Alors que le gouvernement n’a pas encore décidé de bâtir de nouveaux réacteurs, plusieurs lieux sont à l’étude chez l’énergéticien.
La décision n’est pas encore formellement prise, mais la discussion, mercredi 16 décembre, au conseil d’administration d’EDF, a bien avancé. Selon nos informations, la direction du groupe a proposé quatre sites pour les six nouveaux réacteurs qu’il souhaite pouvoir construire dans les quinze prochaines années. Tous ces sites sont ceux de centrales nucléaires déjà présentes, à proximité desquels existent des emplacements pour installer de nouveaux réacteurs.
Le premier site choisi devrait être celui de Penly (Seine-Maritime), qui compte déjà deux réacteurs en activité. Une orientation saluée par la Confédération générale du travail (CGT) du site, qui a évoqué, jeudi soir, dans un communiqué « une très bonne nouvelle pour la filière d’excellence qu’est le nucléaire. Cela permettra de faire perdurer le savoir-faire tout en créant des centaines d’emplois »
Le site de Penly avait déjà été envisagé à plusieurs reprises pour accueillir un réacteur européen à eau pressurisée (EPR). Cette idée avait notamment été avancée lors du quinquennat de Nicolas Sarkozy, qui avait plaidé pour le projet en 2009. Mais cette l’annonce avait fait long feu. Deux autres sites seraient à l’étude pour installer deux paires d’EPR dans le futur : la centrale nucléaire de Gravelines, dans les Hauts-de-France, qui est déjà le site nucléaire le plus important d’Europe. Et un autre en bord de Rhône, soit celui du Bugey (Ain), soit celui du Tricastin (Drôme), qui compte chacun déjà quatre réacteurs.
Etape cruciale
EDF ne confirme pas officiellement cette annonce, d’autant qu’aucune décision n’a été prise formellement par les pouvoirs publics.

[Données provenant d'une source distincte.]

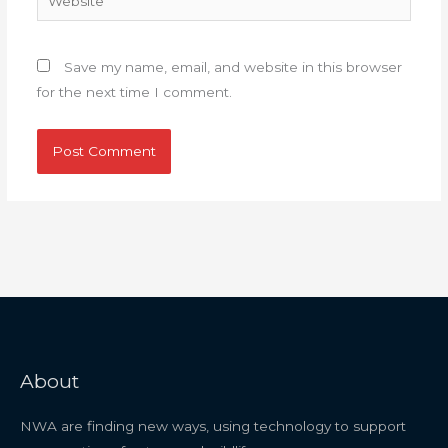
Save my name, email, and website in this browser
for the next time I comment.
About
NWA are finding new ways, using technology to support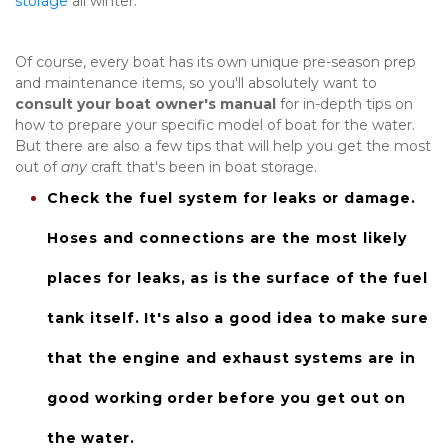
storage
 all winter.
Of course, every boat has its own unique pre-season prep 
and maintenance items, so you'll absolutely want to 
consult your boat owner's manual
 for in-depth tips on 
how to prepare your specific model of boat for the water. 
But there are also a few tips that will help you get the most 
out of 
any
 craft that's been in boat storage.
Check the 
fuel system
 for leaks or damage. 
Hoses and connections are the most likely 
places for leaks, as is the surface of the fuel 
tank itself. It's also a good idea to make sure 
that the engine and exhaust systems are in 
good working order before you get out on 
the water.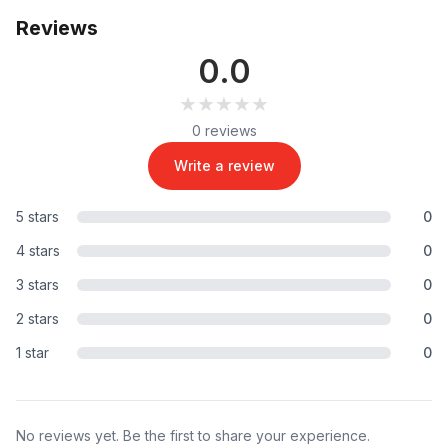
Reviews
0.0
★★★★★
★★★★★
0 reviews
Write a review
5 stars
0
4 stars
0
3 stars
0
2 stars
0
1 star
0
No reviews yet. Be the first to share your experience.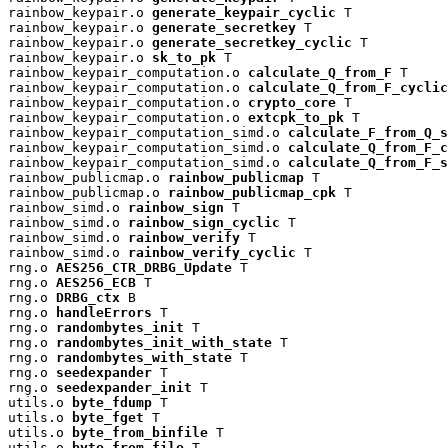
rainbow_keypair.o 
generate_keypair_cyclic
 T

rainbow_keypair.o 
generate_secretkey
 T

rainbow_keypair.o 
generate_secretkey_cyclic
 T

rainbow_keypair.o 
sk_to_pk
 T

rainbow_keypair_computation.o 
calculate_Q_from_F
 T

rainbow_keypair_computation.o 
calculate_Q_from_F_cyclic
rainbow_keypair_computation.o 
crypto_core
 T

rainbow_keypair_computation.o 
extcpk_to_pk
 T

rainbow_keypair_computation_simd.o 
calculate_F_from_Q_s
rainbow_keypair_computation_simd.o 
calculate_Q_from_F_c
rainbow_keypair_computation_simd.o 
calculate_Q_from_F_s
rainbow_publicmap.o 
rainbow_publicmap
 T

rainbow_publicmap.o 
rainbow_publicmap_cpk
 T

rainbow_simd.o 
rainbow_sign
 T

rainbow_simd.o 
rainbow_sign_cyclic
 T

rainbow_simd.o 
rainbow_verify
 T

rainbow_simd.o 
rainbow_verify_cyclic
 T

rng.o 
AES256_CTR_DRBG_Update
 T

rng.o 
AES256_ECB
 T

rng.o 
DRBG_ctx
 B

rng.o 
handleErrors
 T

rng.o 
randombytes_init
 T

rng.o 
randombytes_init_with_state
 T

rng.o 
randombytes_with_state
 T

rng.o 
seedexpander
 T

rng.o 
seedexpander_init
 T

utils.o 
byte_fdump
 T

utils.o 
byte_fget
 T

utils.o 
byte_from_binfile
 T

utils.o 
byte_from_file
 T
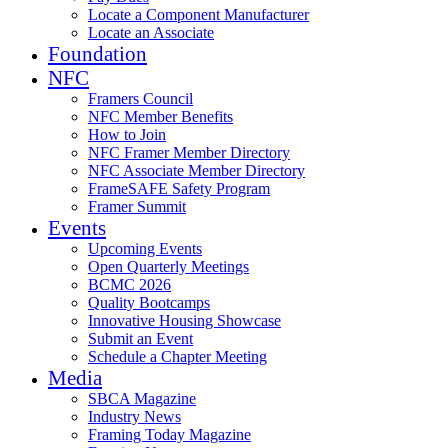
Locate a Component Manufacturer
Locate an Associate
Foundation
NFC
Framers Council
NFC Member Benefits
How to Join
NFC Framer Member Directory
NFC Associate Member Directory
FrameSAFE Safety Program
Framer Summit
Events
Upcoming Events
Open Quarterly Meetings
BCMC 2026
Quality Bootcamps
Innovative Housing Showcase
Submit an Event
Schedule a Chapter Meeting
Media
SBCA Magazine
Industry News
Framing Today Magazine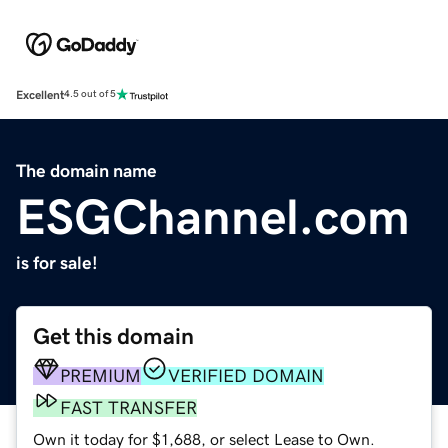
Excellent
4.5 out of 5
The domain name
ESGChannel.com
is for sale!
Get this domain
PREMIUM
VERIFIED DOMAIN
FAST TRANSFER
Own it today for $1,688, or select Lease to Own.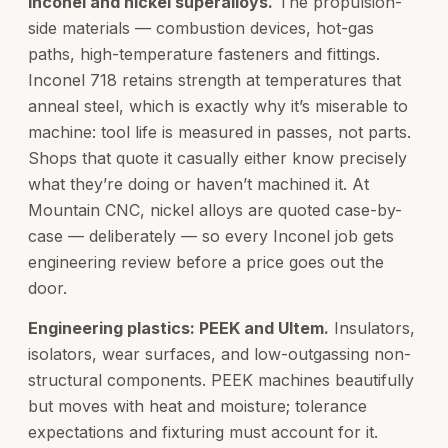
Inconel and nickel superalloys.
The propulsion-
side materials — combustion devices, hot-gas
paths, high-temperature fasteners and fittings.
Inconel 718 retains strength at temperatures that
anneal steel, which is exactly why it’s miserable to
machine: tool life is measured in passes, not parts.
Shops that quote it casually either know precisely
what they’re doing or haven’t machined it. At
Mountain CNC, nickel alloys are quoted case-by-
case — deliberately — so every Inconel job gets
engineering review before a price goes out the
door.
Engineering plastics: PEEK and Ultem.
Insulators,
isolators, wear surfaces, and low-outgassing non-
structural components. PEEK machines beautifully
but moves with heat and moisture; tolerance
expectations and fixturing must account for it.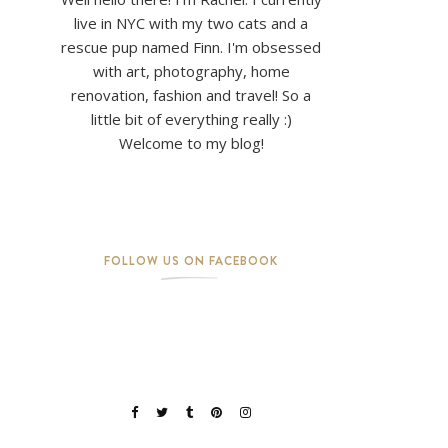
live in NYC with my two cats and a
rescue pup named Finn. I'm obsessed
with art, photography, home
renovation, fashion and travel! So a
little bit of everything really :)
Welcome to my blog!
FOLLOW US ON FACEBOOK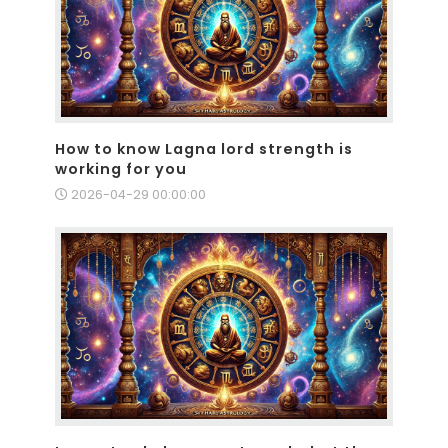
How to know Lagna lord strength is
working for you
2026-04-29 00:00:00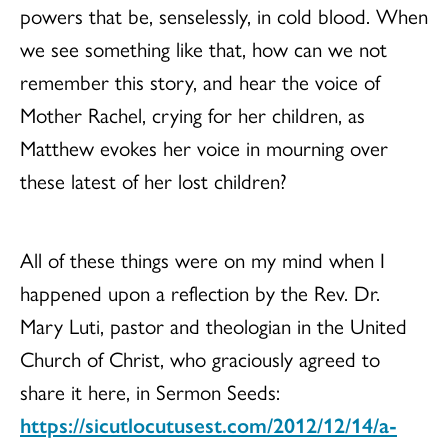
powers that be, senselessly, in cold blood. When
we see something like that, how can we not
remember this story, and hear the voice of
Mother Rachel, crying for her children, as
Matthew evokes her voice in mourning over
these latest of her lost children?
All of these things were on my mind when I
happened upon a reflection by the Rev. Dr.
Mary Luti, pastor and theologian in the United
Church of Christ, who graciously agreed to
share it here, in Sermon Seeds:
https://sicutlocutusest.com/2012/12/14/a-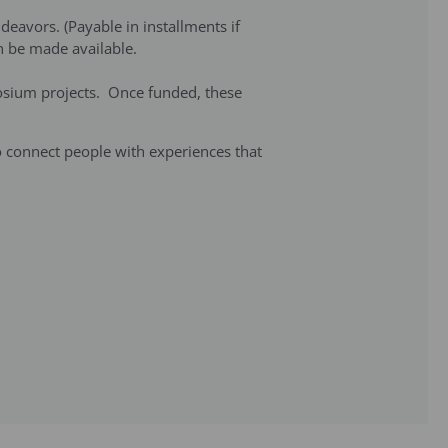
deavors. (Payable in installments if
can be made available.
posium projects. Once funded, these
to connect people with experiences that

Le groupe doit remettre à la mi-2021 un rapport complet au président de la République pour lui permettre de décider – ou pas – de construire six nouveaux EPR. La filière défend le fait de construire ces réacteurs par paire pour limiter les coûts et mutualiser les équipes. Le président de la République, Emmanuel Macron, a déjà fait savoir que cette décision ne pourrait être prise formellement qu’après le démarrage de l’EPR de Flamanville – qui ne devrait pas être connecté au réseau avant 2023, après des années de dérive.
Le chantier de l’EPR normand, qui a débuté en 2007, devait à l’origine coûter 3,3 milliards d’euros et se chiffre désormais à 12,4 milliards selon EDF, et à 19,1 milliards selon la Cour des comptes. Les dernières difficultés – des soudures qui n’étaient pas conformes à ce qu’avait promis EDF – ont conduit l’Autorité de sûreté nucléaire (ASN) à demander de nouvelles modifications. Autrement dit : aucune décision ne devrait être prise avant la présidentielle de 2022.
« Penly est un choix naturel qui avait déjà été envisagé pour accueillir un EPR il y a plusieurs années », précise EDF
Mais EDF doit préparer le terrain pour présenter le projet le plus complet possible, et la sélection des sites est l’une des étapes cruciales. « Les analyses technico-industrielles menées par nos équipes d’ingénierie nous ont conduits à considérer que le site de Penly présente des atouts et des compatibilités pour accueillir une nouvelle installation (disponibilité foncière, densité industrielle locale, bassin d’emploi, facilités logistiques) », précise le groupe, qui ajoute : « Penly est un choix naturel qui avait déjà été envisagé pour accueillir un EPR il y a plusieurs années ».
Cette volonté d’avancer de la part d’EDF survient alors que la filière nucléaire est doublement sous le feu des projecteurs. Mardi 8 décembre, au Creusot, le chef de l’Etat s’est livré à un long plaidoyer pour le développement de la filière nucléaire en France, et a ouvert la voie à la construction de nouveaux réacteurs. « Notre avenir énergétique et écologique passe par le nucléaire », a ainsi lancé Emmanuel Macron. Dans le même temps, le gouvernement français négocie à Bruxelles une importante réforme de la régulation nucléaire ; elle pourrait avoir pour conséquence une réorganisation profonde d’EDF, appelée projet « Hercule ». Les syndicats et l’opposition estiment que ce projet cache une « privatisation » et un « démantèlement » d’EDF. Le gouvernement assure, au contraire, qu’il s’agit de trouver un modèle économique viable pour l’entreprise sur le long terme.